Trois thématiques émergent : l’importance de la communauté, l’opposition entre modernité et tradition, ainsi que la valorisation des forces personnelles liées au territoire. Le processus de création orienté par ces trois axes donne naissance à des œuvres artistiques qui interpellent le public au sujet des différents enjeux de la crise climatique au Nunavik : brûlage des dépotoirs (pratique pourtant interdite dans le reste de la province du Québec), empoisonnement aux métaux lourds, importation de machines lourdes, suremballage de produits alimentaires importés, cimetière de motoneiges…

Affiche de l’exposition Taima/Tarratuutiq
Haut : Lizzie Amittu, Masque 02 (2023), Acrylique sur masque de carton, 21,7 x 17 x 11 cm, École Iguarsivik, Puvirnituq, Nunavik. Photo : Nathalie Claude.
Bas : Alfred Pellan, Masque 60 (1971), Acrylique sur masque de plastique, 21,7 x 17 x 11 cm, Collection du Musée national des beaux-arts du Québec (2011.439) © Succession Alfred Pellan / CARCC Ottawa 2023. Photo : MNBAQ

Dix créations collectives sont exposées à l’intérieur de l’école et sur les murs des bâtiments publics du village de Puvirnituq (centre communautaire, hôpital, centre de maternité), sous forme de grands formats photographiques.

L’exposition Taima/Tarratuutiq montre comment les élèves ont utilisé leur créativité pour sensibiliser les communautés du Sud et du Nord aux enjeux environ­nementaux du Nunavik et pour encourager l’action. Aux interprétations que font les élèves des créations des artistes, on ajoute des informations scientifiques afin d’aider les diverses communautés à comprendre les liens entre la science et les arts.

Proposé par le MNBAQ et pensé avec et pour la communauté inuite, le projet Taima/Tarratuutiq (dont le second terme signifie « miroir » en inuktitut) vise à développer le leadership des jeunes Inuits tout en leur offrant une tribune, au Nord comme au Sud, qui leur permet d’inciter leur communauté à réfléchir collectivement à certains enjeux en utilisant l’art comme outil d’engagement.

Une exposition itinérante financée par la Commission scolaire Kativik Ilisarniliriniq traversera plusieurs villages du Nunavik (Ivujivik, Salluit, Kangiqsualujjuaq, Kuujjuaq) au cours de l’automne 2023. En 2024, en grande première au Sud, le MNBAQ présentera à son tour les créations, ainsi qu’une œuvre immersive sur le thème de l’humain et de l’environnement financée par l’organisme ESUMA.

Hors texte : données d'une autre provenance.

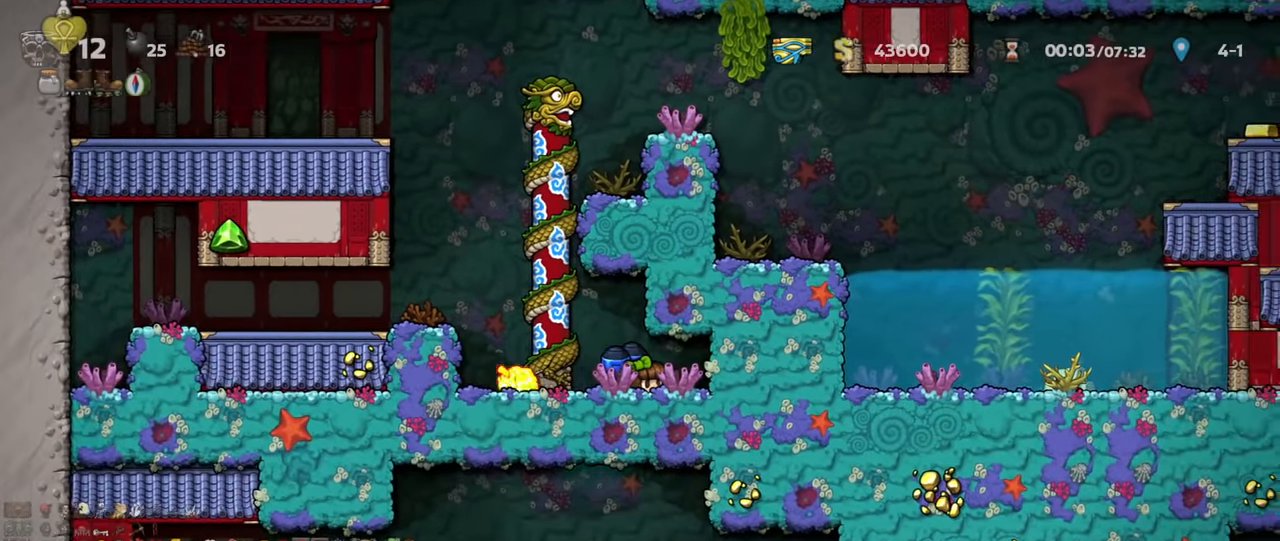
{"keys": ["left", "shift", "z"], "events": [[367, "left", "down"], [367, "shift", "down"], [400, "down", "up"], [500, "z", "down"]]}
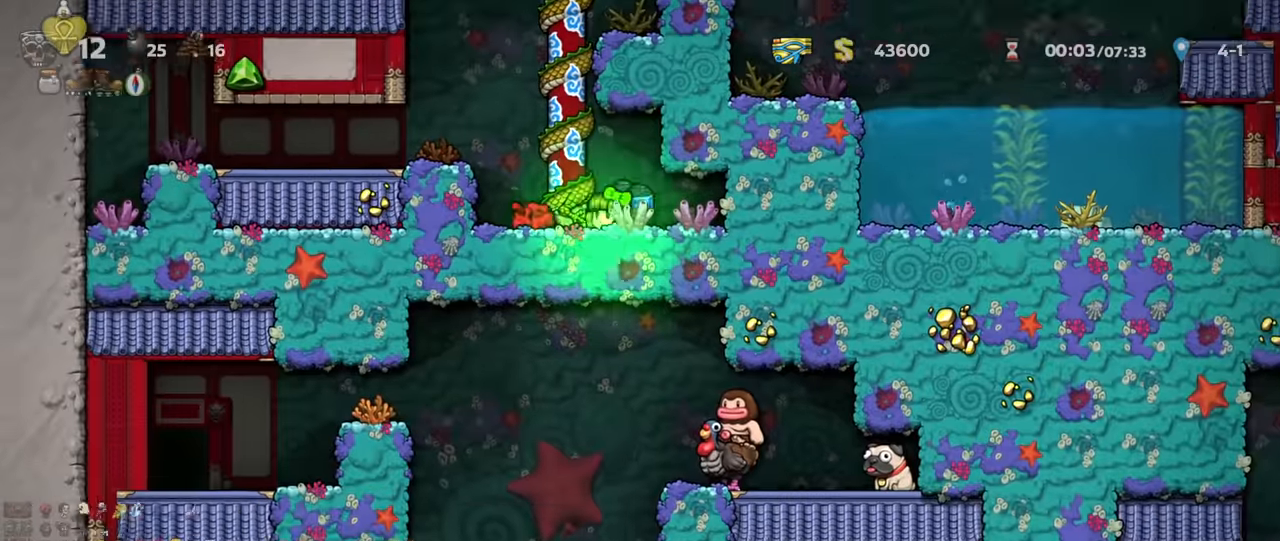
{"keys": ["right", "shift"], "events": [[34, "left", "up"], [67, "z", "up"], [100, "z", "down"], [467, "right", "down"], [500, "z", "up"]]}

Taima/Tarratuutiq a été présentée pour la première fois en mai 2023 grâce à la nouvelle Chaire de recherche en économie créative et mieux-être, axe Arts et santé, financée par le Fonds de recherche du Québec — Société et culture (FRQSC), et fera l’objet de deux études, l’une menée par la Chaire et l’autre par le groupe de recherche et réflexion Collections et impératif événementiel / The Convulsive Collections (CIÉCO).

De plus, le projet se retrouvera sur la plateforme numérique L’art dans ma classe (MNBAQ), fréquentée par des milliers d’enseignants canadiens. Les représentantes du projet, Sophie Lessard-Latendresse et Justine Boulanger, donneront conjointement une conférence sur le sujet lors du prochain congrès des arts de l’AQÉSAP, qui aura lieu en novembre 2023 à Québec. 


La mission de l’Association québécoise des enseignantes et enseignants spécialisés en arts plastiques est de promouvoir et de défendre la qualité de l’enseignement des arts, de stimuler la recherche et de favoriser le partage d’expériences pédagogiques.